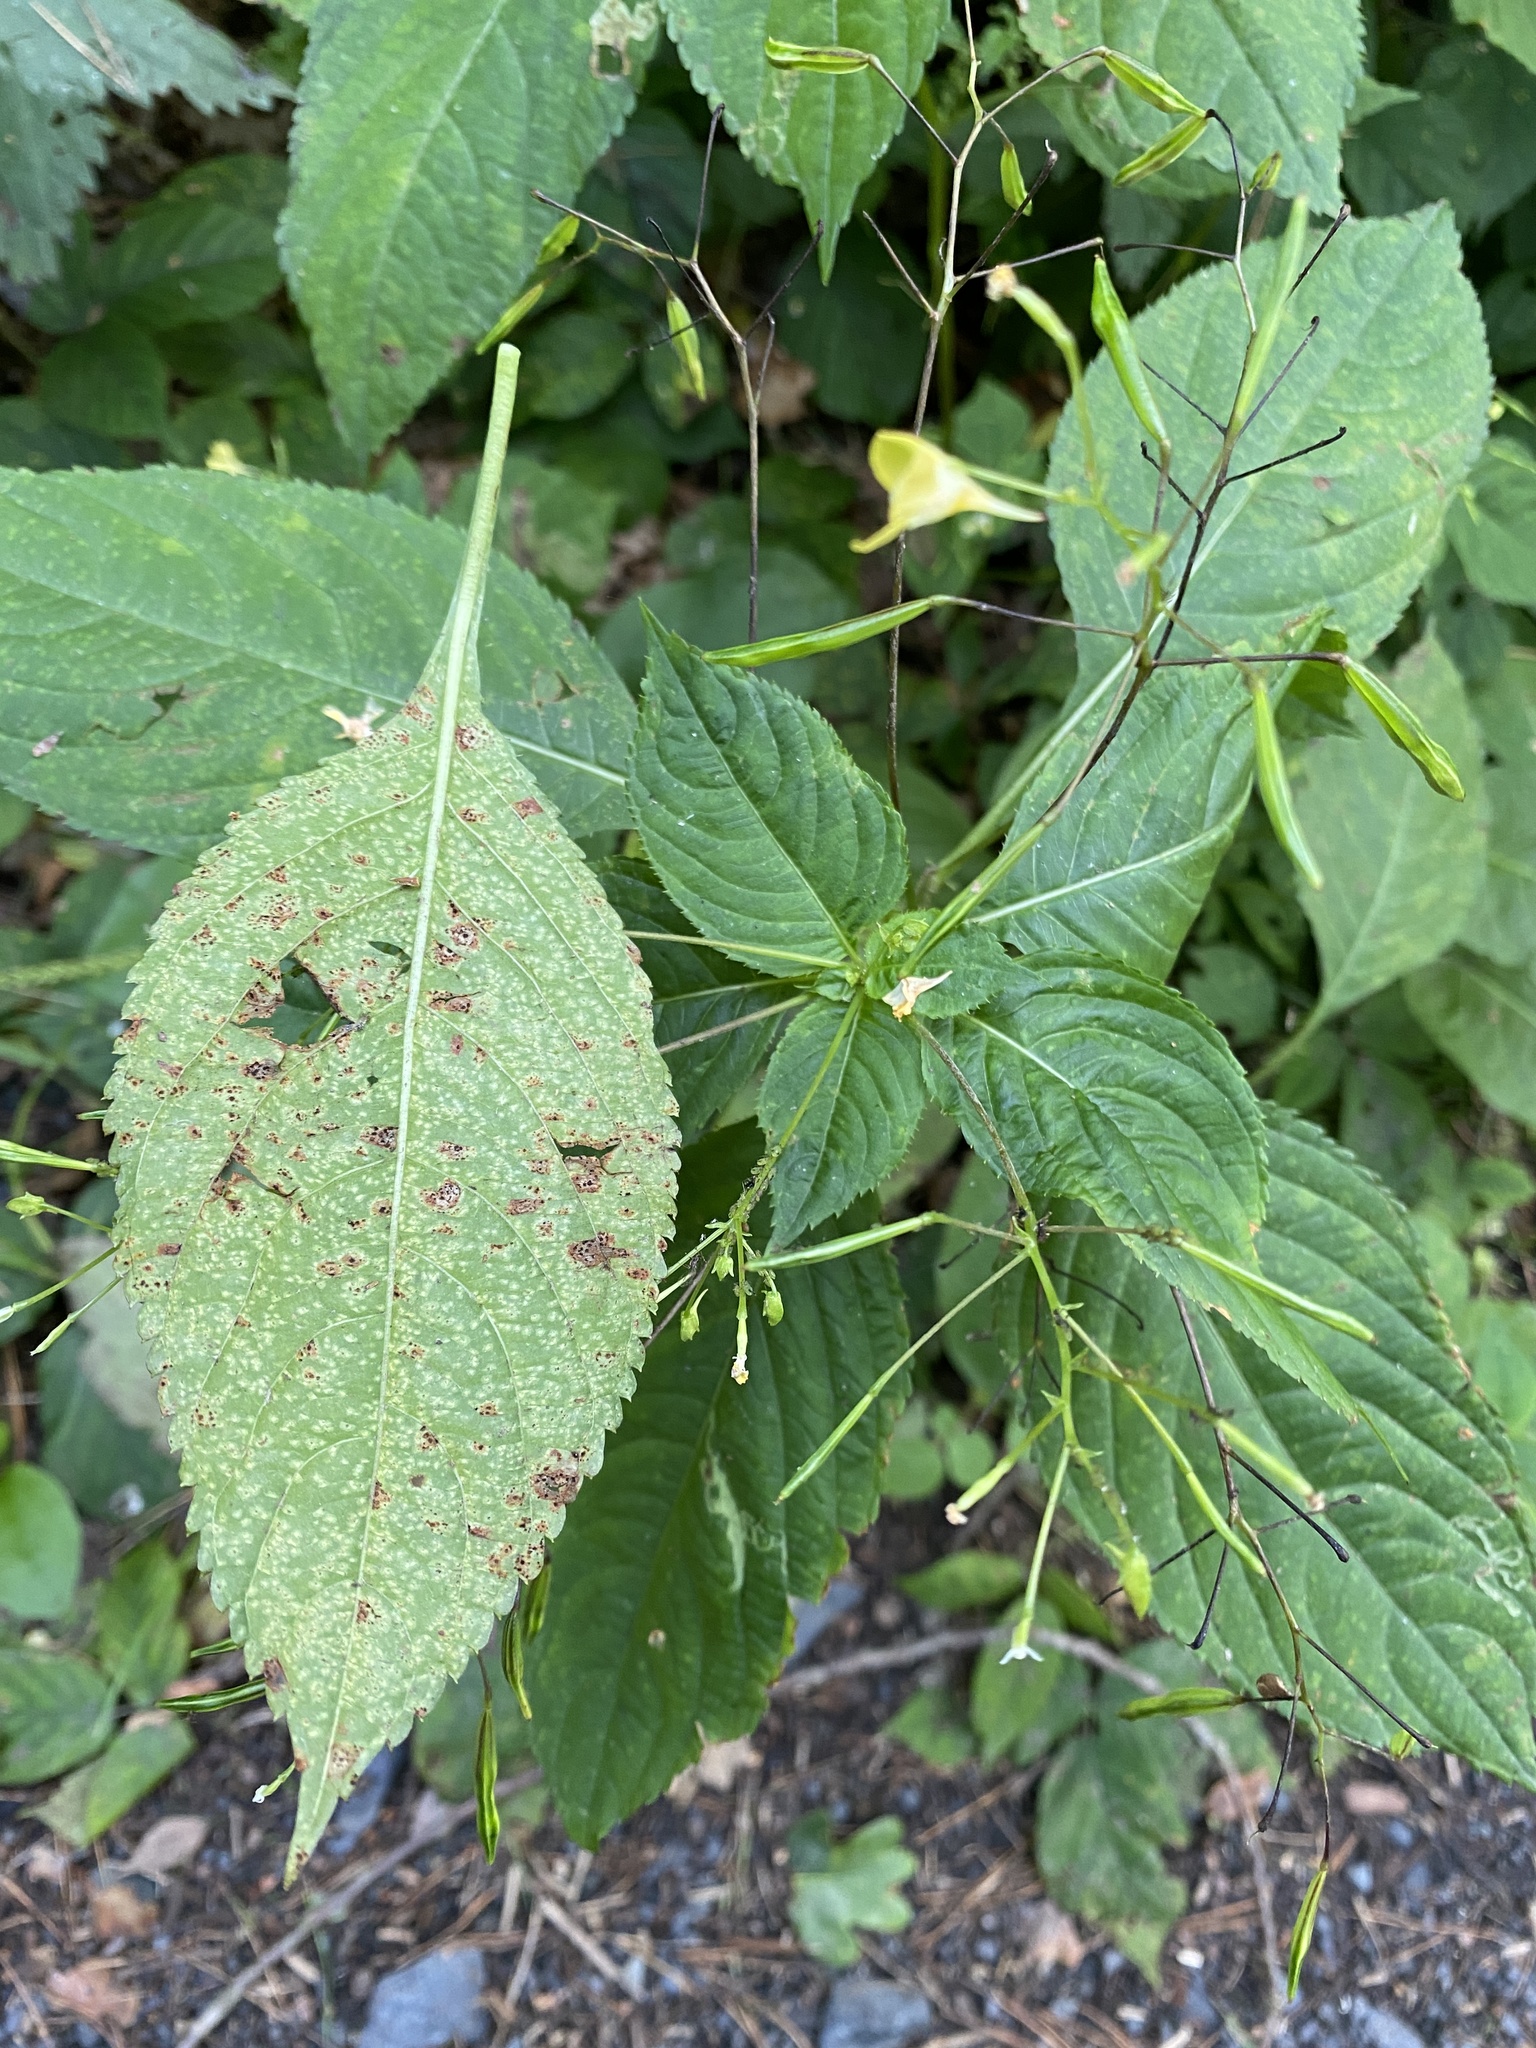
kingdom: Plantae
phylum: Tracheophyta
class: Magnoliopsida
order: Ericales
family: Balsaminaceae
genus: Impatiens
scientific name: Impatiens parviflora
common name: Small balsam
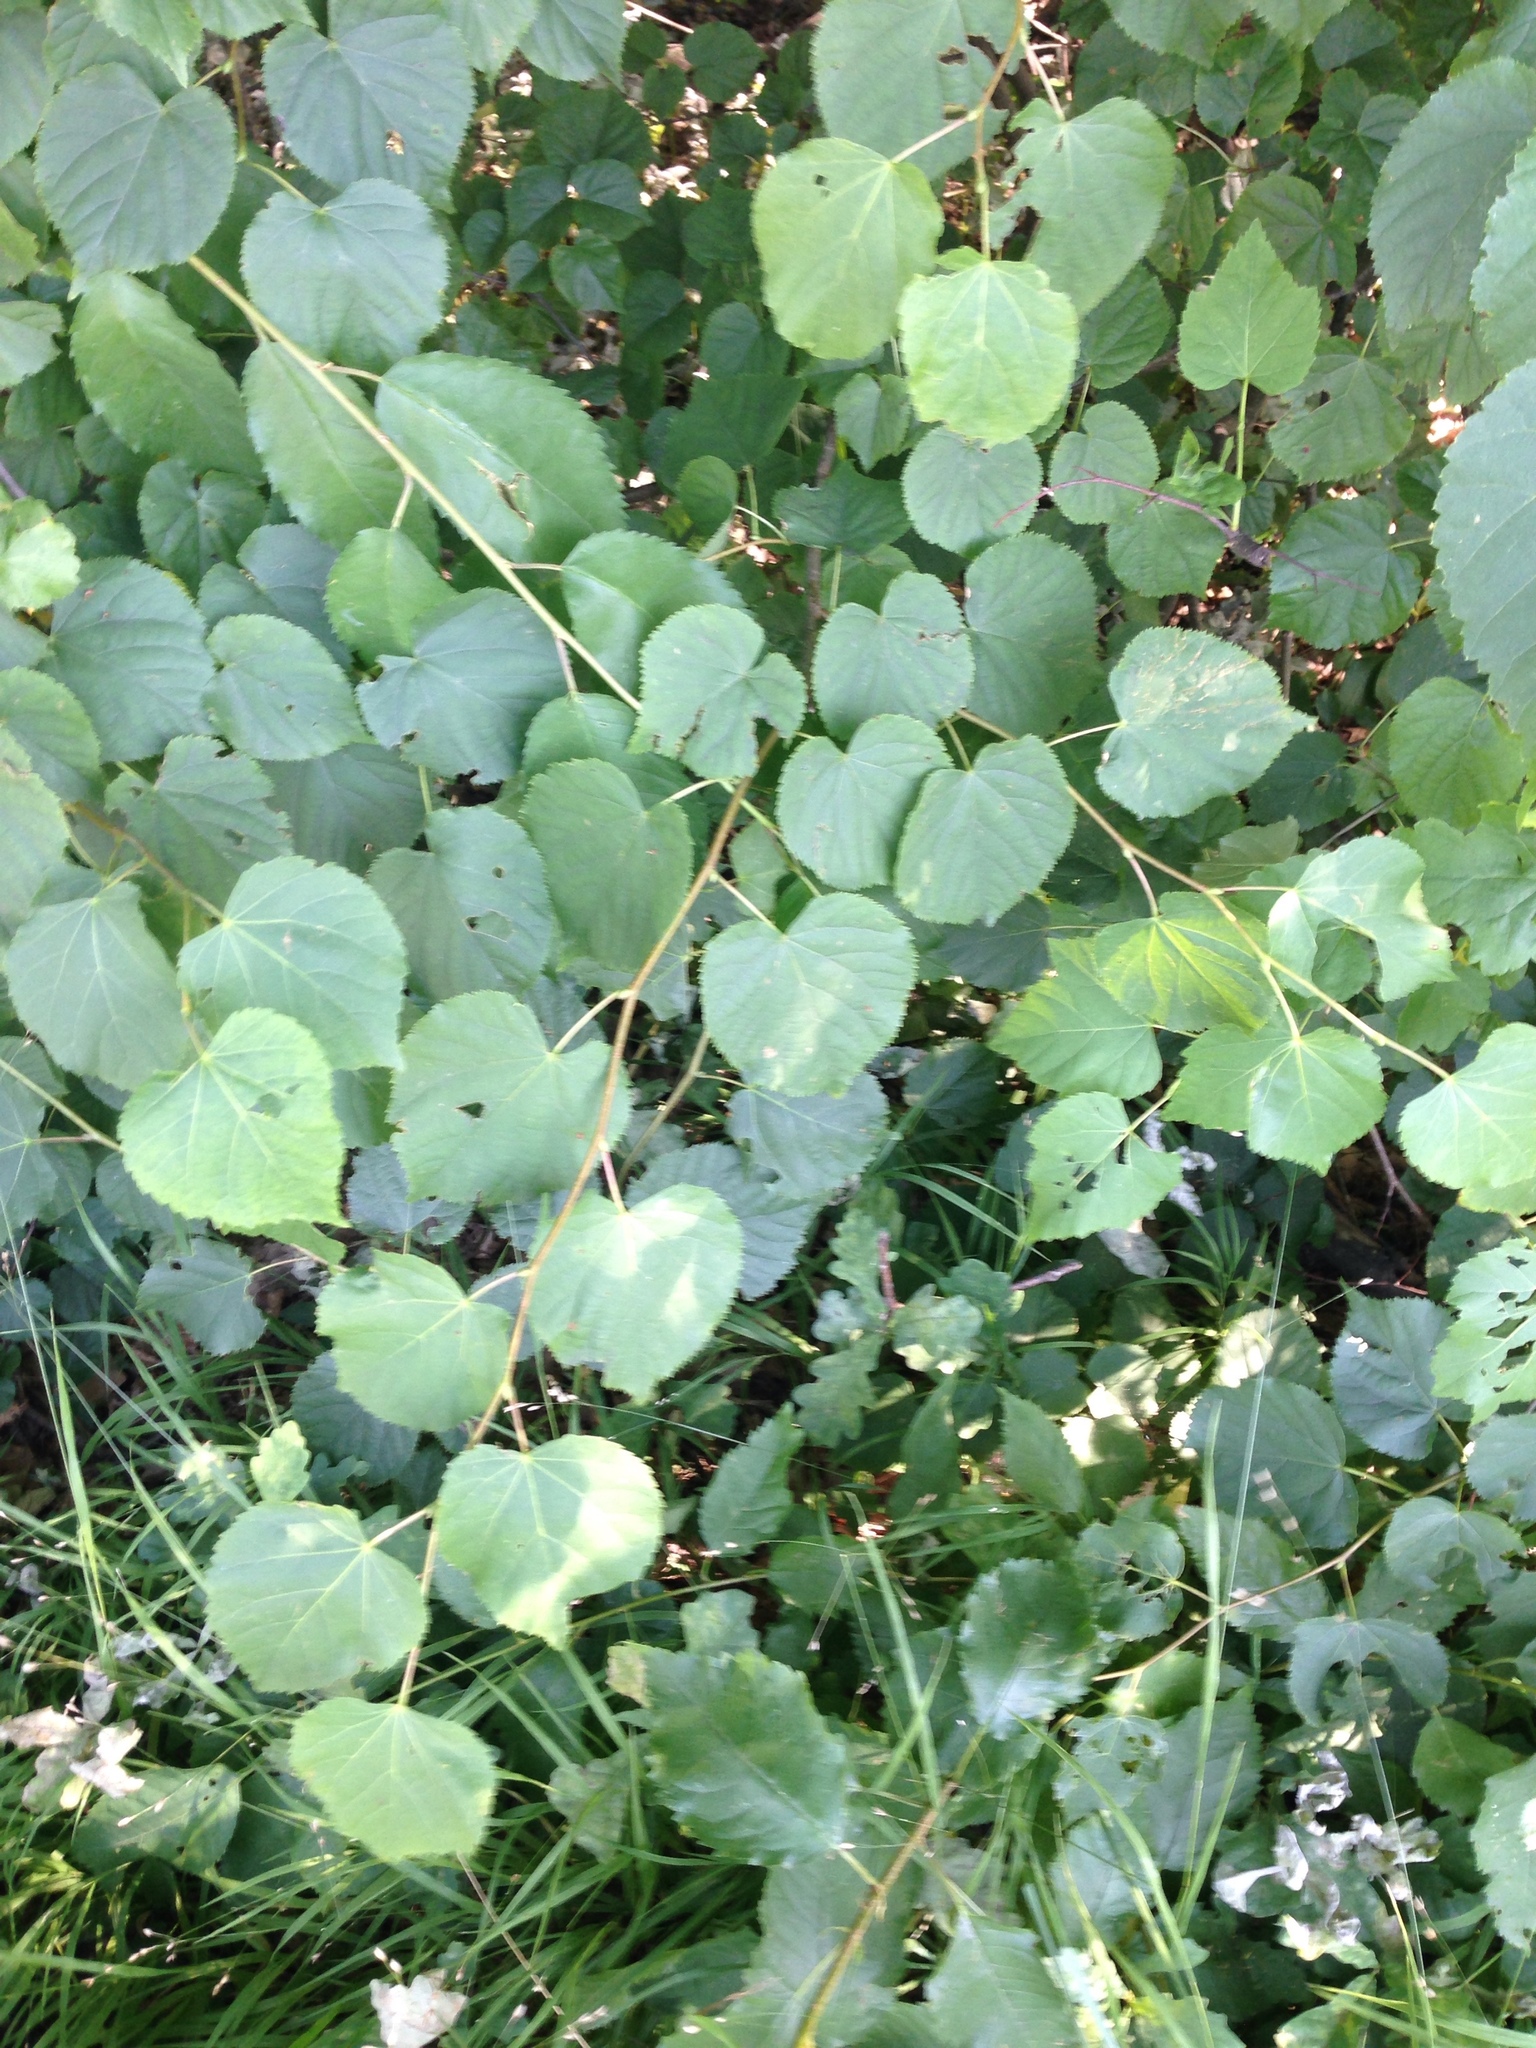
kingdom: Plantae
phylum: Tracheophyta
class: Magnoliopsida
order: Malvales
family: Malvaceae
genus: Tilia
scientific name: Tilia cordata
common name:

******************************

* 取り組む課題
上の行をすべて、1行を1つの文字列とするJSONのリストに書き換えなさい。空行は除き、画像の部分は答えに含めないこと。

* 完成した解答
[
  "kingdom: Plantae",
  "phylum: Tracheophyta",
  "class: Magnoliopsida",
  "order: Ericales",
  "family: Balsaminaceae",
  "genus: Impatiens",
  "scientific name: Impatiens parviflora",
  "common name: Small balsam",
  "kingdom: Plantae",
  "phylum: Tracheophyta",
  "class: Magnoliopsida",
  "order: Malvales",
  "family: Malvaceae",
  "genus: Tilia",
  "scientific name: Tilia cordata",
  "common name:"
]